Abstract The long-term goal of our parent grant award is to develop novel biocompatible and biodegradable dual-modal imaging nanoparticles (DINPs) to provide cell protection and to facilitate therapeutic angiogenesis under stress conditions such as ischemia for peripheral arterial disease (PAD). For this supplement application, we propose the following approaches aimed to enrich the potential of our parent award: a) the development of fucoidan (FC) targeted nanoparticles (FC-DINPs) with optimized fluorescent and photoacoustic imaging capabilities, b) the formulation of FC-DINP loaded hydrogel angioplasty balloon coatings for simultaneous percutaneous transluminal angioplasty and local drug delivery, and c) the evaluation of FC-DINPs transfer efficacy to ex-vivo segments of porcine arteries. The main innovative aspects of our design are: 1) the simultaneous angioplasty treatment and local delivery of therapeutic agents via a mussel-inspired nanocomposite balloon coating formed by the combination of FC-DINPs and adhesive hydrogels, to ensure a homogeneous and controlled drug delivery, 2) the use of biodegradable photoluminescent polymer-aniline tetramers (BPLPAT) to fabricate FC- DINPs, 3) the use of fucoidan (FC), a high affinity targeting ligand for P-selectin overexpressed on injured endothelium, to improve FC-DINPs attachment to the target site, and 4) the use of HA-DA, an adhesive hydrogel synthesized with hyaluronic acid (HA) and dopamine (DA), to mimic the adhesive strategies of blue mussels and to confer the characteristics needed to deliver FC-DINPs from the vehicle and gain adhesion to the inner blood vessel wall. Furthermore, this proposal focuses on promoting diversity, equity, inclusion, and accessibility (DEIA). Our proposed research approaches for the treatment of PAD are within the scope of the parent grant (“Novel nanoparticles to stimulate therapeutic angiogenesis in peripheral arterial disease”) and will help to foster the research career development of Ms. Ingrid D. Guerrero Rodriguez, a doctoral student from underrepresented minorities (URM) with a disadvantaged background and a physical disability. She will be mentored and supported by the PI, Dr. Kytai T. Nguyen, a researcher and educator with a proven record of her commitment to the advancement of minority students in STEM.

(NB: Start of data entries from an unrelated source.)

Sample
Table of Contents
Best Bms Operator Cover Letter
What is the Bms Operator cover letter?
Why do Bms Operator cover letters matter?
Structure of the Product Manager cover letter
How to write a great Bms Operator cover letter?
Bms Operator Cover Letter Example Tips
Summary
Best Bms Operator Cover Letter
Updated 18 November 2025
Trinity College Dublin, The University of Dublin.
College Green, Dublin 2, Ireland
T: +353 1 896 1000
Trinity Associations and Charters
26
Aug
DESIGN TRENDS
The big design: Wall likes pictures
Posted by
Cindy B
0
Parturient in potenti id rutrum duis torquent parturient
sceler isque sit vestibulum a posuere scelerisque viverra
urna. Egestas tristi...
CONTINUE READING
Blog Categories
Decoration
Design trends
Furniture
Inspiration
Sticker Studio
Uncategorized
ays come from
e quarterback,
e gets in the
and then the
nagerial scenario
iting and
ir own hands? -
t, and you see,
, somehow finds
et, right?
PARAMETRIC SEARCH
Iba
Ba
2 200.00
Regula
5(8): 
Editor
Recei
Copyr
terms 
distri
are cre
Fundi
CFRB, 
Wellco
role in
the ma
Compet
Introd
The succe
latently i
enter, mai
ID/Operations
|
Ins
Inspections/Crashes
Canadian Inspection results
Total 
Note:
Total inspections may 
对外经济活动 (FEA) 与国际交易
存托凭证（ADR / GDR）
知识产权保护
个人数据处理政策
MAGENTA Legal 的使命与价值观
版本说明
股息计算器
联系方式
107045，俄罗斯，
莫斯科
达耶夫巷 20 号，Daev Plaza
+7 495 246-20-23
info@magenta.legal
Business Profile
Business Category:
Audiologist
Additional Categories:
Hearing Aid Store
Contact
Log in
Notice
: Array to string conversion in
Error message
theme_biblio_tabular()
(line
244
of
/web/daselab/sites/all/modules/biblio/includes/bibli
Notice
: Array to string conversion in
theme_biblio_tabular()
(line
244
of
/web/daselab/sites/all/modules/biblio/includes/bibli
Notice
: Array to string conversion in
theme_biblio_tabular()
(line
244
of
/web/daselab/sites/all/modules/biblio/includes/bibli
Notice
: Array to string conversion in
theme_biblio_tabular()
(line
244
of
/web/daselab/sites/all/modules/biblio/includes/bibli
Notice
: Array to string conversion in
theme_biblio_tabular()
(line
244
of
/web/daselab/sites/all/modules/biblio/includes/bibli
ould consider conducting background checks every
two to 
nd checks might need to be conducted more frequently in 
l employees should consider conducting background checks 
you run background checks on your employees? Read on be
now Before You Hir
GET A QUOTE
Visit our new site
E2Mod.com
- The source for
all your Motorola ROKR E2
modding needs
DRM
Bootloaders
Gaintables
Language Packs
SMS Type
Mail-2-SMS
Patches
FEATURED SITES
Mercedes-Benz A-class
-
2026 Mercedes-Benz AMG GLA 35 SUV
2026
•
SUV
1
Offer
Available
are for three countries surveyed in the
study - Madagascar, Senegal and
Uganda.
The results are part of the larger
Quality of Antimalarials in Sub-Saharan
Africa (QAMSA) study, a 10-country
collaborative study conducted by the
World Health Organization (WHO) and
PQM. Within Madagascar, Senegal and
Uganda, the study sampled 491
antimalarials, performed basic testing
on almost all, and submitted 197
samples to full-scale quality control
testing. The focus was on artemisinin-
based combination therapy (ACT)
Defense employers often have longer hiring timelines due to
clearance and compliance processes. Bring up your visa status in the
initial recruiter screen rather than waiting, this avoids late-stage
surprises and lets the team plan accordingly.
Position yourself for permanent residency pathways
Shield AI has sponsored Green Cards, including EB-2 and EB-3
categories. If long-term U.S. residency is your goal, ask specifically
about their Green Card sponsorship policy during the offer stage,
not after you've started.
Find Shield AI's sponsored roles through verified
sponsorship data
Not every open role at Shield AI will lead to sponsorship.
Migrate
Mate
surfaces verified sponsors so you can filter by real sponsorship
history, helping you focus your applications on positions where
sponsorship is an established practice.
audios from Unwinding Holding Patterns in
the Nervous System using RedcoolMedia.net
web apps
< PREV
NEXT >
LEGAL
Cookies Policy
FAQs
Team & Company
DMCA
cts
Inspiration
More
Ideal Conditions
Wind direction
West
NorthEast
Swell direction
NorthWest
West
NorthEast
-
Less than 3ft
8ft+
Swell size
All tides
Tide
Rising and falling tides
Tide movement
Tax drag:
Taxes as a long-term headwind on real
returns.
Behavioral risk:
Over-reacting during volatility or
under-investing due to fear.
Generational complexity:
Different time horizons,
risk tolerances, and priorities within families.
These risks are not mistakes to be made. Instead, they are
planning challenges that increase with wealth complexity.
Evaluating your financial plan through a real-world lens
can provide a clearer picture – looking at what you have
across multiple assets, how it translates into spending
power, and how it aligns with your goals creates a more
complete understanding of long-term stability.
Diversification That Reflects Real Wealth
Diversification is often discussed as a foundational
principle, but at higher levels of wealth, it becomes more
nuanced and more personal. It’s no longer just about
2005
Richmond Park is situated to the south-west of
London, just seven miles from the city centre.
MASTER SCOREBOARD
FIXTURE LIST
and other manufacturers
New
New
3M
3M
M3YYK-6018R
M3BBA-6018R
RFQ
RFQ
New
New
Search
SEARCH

摘要 我们的父母补助金奖的长期目标是开发新的生物相容性和可生物降解的双模 成像纳米颗粒（DINPs），以提供细胞保护并促进应激下的治疗性血管生成 诸如外周动脉疾病（PAD）的局部缺血的病症。对于这一补充申请，我们建议 以下方法旨在丰富我们的母公司奖项的潜力：a）岩藻多糖（FC）的开发 具有优化的荧光和光声成像能力的靶向纳米颗粒（FC-DINPs），B） 用于同时经皮穿刺的FC-DINP负载的水凝胶血管成形术球囊涂层的制剂 c）评价FC-DINPs向离体血管成形术和局部药物递送的转移功效 猪的动脉节段。本设计的主要创新点是：1）同时成形术 通过贻贝激发的纳米复合材料球囊涂层进行治疗和局部递送治疗剂 通过FC-DINPs和粘性水凝胶的组合，以确保均匀和受控的药物 2）使用可生物降解的光致发光聚合物-苯胺四聚体（BPLPAT）来制备FC- DINPs，3）使用岩藻依聚糖（FC），一种高亲和力的P-选择素靶向配体，在损伤的 内皮，以改善FC-DINPs与靶部位的附着，以及4）使用HA-DA，一种粘附性水凝胶 用透明质酸（HA）和多巴胺（DA）合成，以模拟蓝贻贝的粘附策略， 赋予从溶媒中递送FC-DINP并粘附于内部血液所需的特性 血管壁此外，该提案侧重于促进多样性、公平、包容和无障碍。 我们提出的治疗PAD的研究方法在父母资助的范围内（“新颖的 纳米颗粒刺激外周动脉疾病的治疗性血管生成”），并将有助于促进 Ingrid D女士的研究职业发展。格雷罗罗德里格斯，一个博士生从代表性不足 （b）有残疾和身体残疾的少数民族。她将得到指导和支持 由PI Kytai T博士撰写。Nguyen是一位研究员和教育家，她致力于 少数民族学生在STEM方面的进步。